Г.БОРОВИК: А первый раз заграницу я попал, ну, уже, естественно, после 1953 года, после трагического ухода нашего вождя всех народов. Это было, вы знаете, решение о том, чтобы мне разрешили поехать в Венгрию, а Венгрия – это...

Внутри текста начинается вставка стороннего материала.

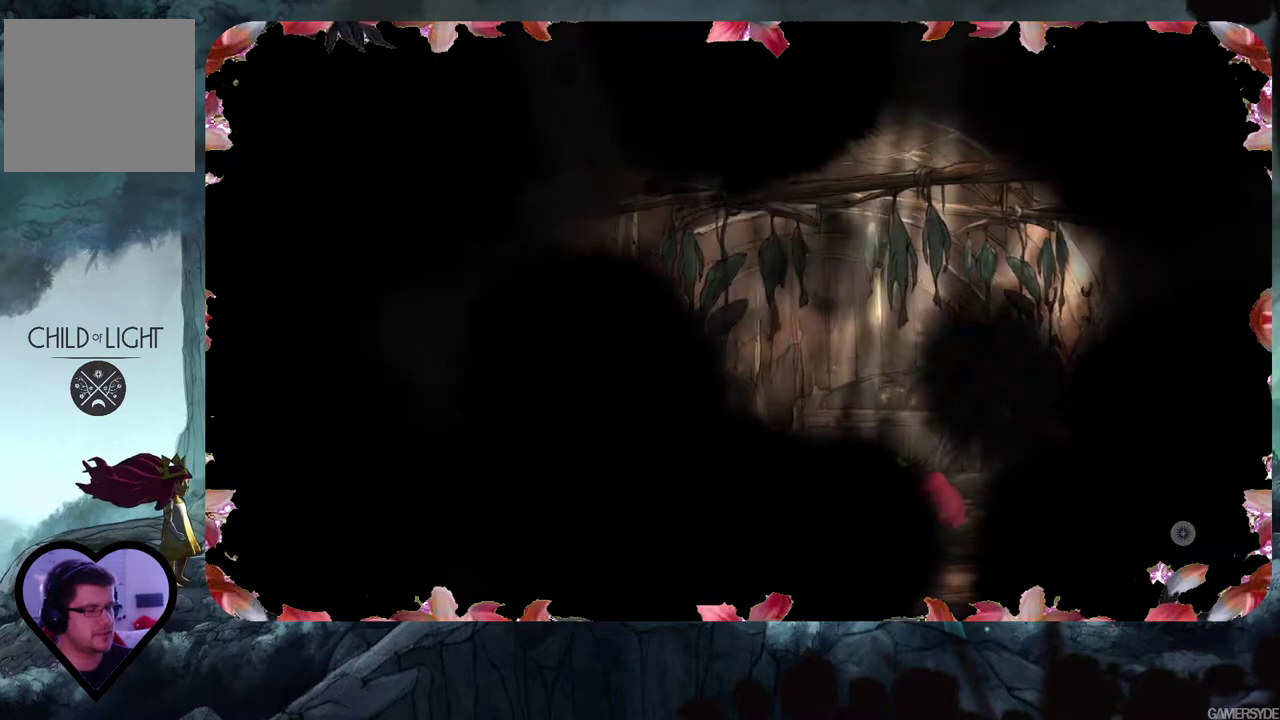
{"buttons": [], "left_stick": "center", "right_stick": "center", "events": []}
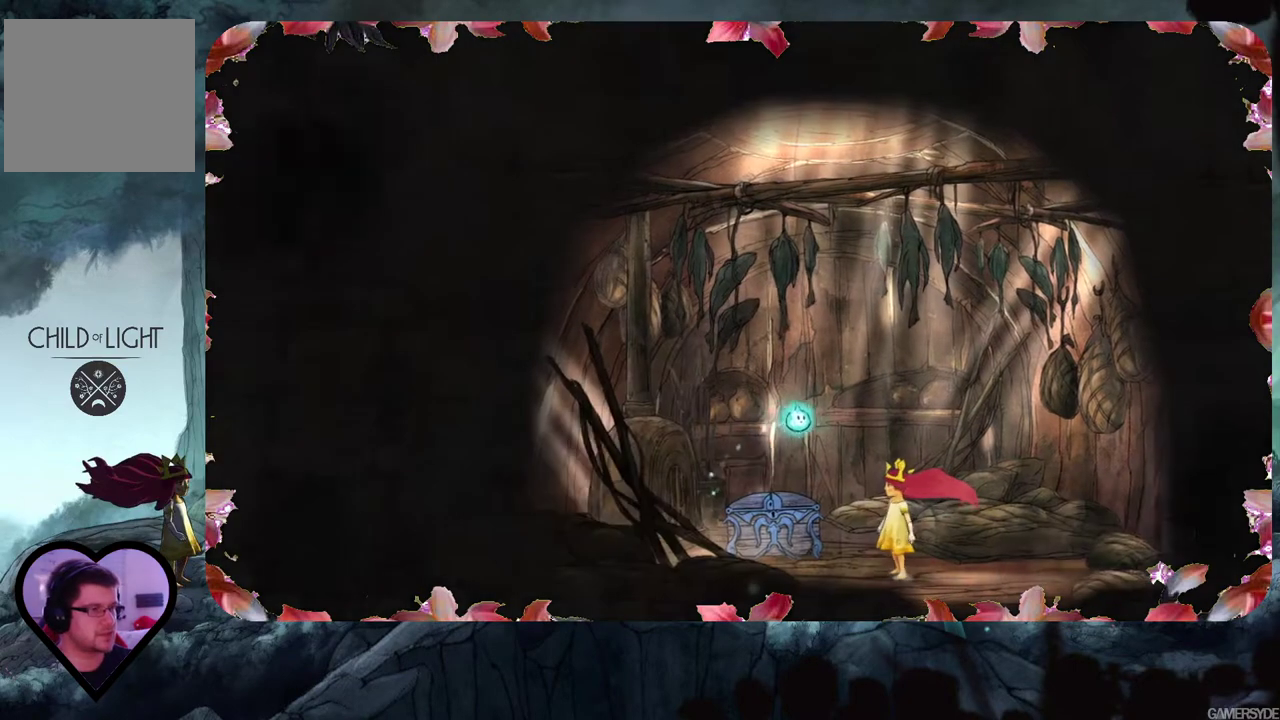
{"buttons": [], "left_stick": "center", "right_stick": "center", "events": []}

К.ЛАРИНА: Самый веселый барак.
Г.БОРОВИК: Социалистический лагерь.
К.ЛАРИНА: Да-да-да.
Г.БОРОВИК: Решение состоялось в день, когда я познакомился со своей женой Галей, которая для меня очень много сделала для того, чтобы я стал, в общем, и журналистом, и чтобы у нас был Артем, и чтобы у нас была Мариша. И вот теперь уже и внуки, и, естественно, и правнук появился. Это было 28 декабря 1953 года, когда мы с ней впервые...
К.ЛАРИНА: Женщина невероятной красоты – я видела. Я видела. Невероятной!
Г.БОРОВИК: Абсолютно согласен.
К.ЛАРИНА: Как вообще вы?.. Вы вообще попали, вообще, в сферу ее внимания, непонятно.
Г.БОРОВИК: А вот я вам сейчас все расскажу, поскольку... (все смеются) Все расскажу. Как-то мне один приятель сказал, что «ой, я был вчера в педагогическом институте. Ой! Там такая есть красивая!» К ней там подкатываются, она никому ни телефонов не дает, ничего, и там не танцует даже, а сидит, в общем, вся такая, очень гордая.
К.ЛАРИНА: Неприступная.
Г.БОРОВИК: Да. Но говорит: «Я у ее подруг узнал телефон, позвонил ей, но она бросила трубку. Я начал с ней чего-то говорить – она бросила трубку». Я сказал: «Дай мне этот телефон». Он говорит: «Да, она бросит трубку». Я говорю: «Дай», и мы с ним поспорили на бутылку коньяку. И я выиграл.
К.ЛАРИНА: То есть вы позвонили внаглую?
Г.БОРОВИК: Я позвонил. И я не знаю, попал на хорошее настроение, может быть. И она как-то начала отвечать. Или, может быть, чего-то я пошутил удачно. И она начала отвечать, и эти разговоры начали вначале раз в неделю, потом 2 раза в неделю, потом каждый вечер.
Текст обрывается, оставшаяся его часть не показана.